§ Aim of the exercise:
Print every record exactly as it appears. Leave the pictures out.

§ Records:
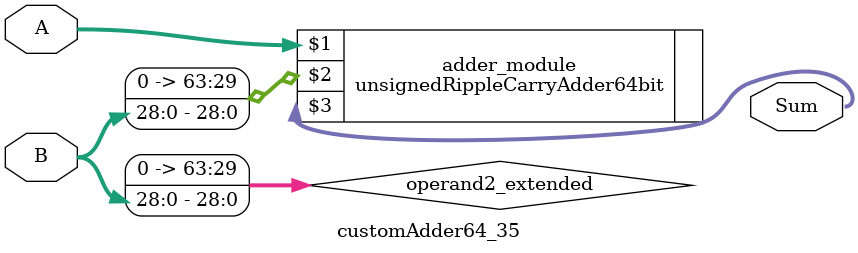
<source format=v>
module customAdder64_35(
                        input [63 : 0] A,
                        input [28 : 0] B,
                        
                        output [64 : 0] Sum
                );

        wire [63 : 0] operand2_extended;
        
        assign operand2_extended =  {35'b0, B};
        
        unsignedRippleCarryAdder64bit adder_module(
            A,
            operand2_extended,
            Sum
        );
        
        endmodule
        
</source>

§ Result of this exercise:
<source format=v>
module customAdder64_35(
                        input [63 : 0] A,
                        input [28 : 0] B,
                        
                        output [64 : 0] Sum
                );

        wire [63 : 0] operand2_extended;
        
        assign operand2_extended =  {35'b0, B};
        
        unsignedRippleCarryAdder64bit adder_module(
            A,
            operand2_extended,
            Sum
        );
        
        endmodule
        
</source>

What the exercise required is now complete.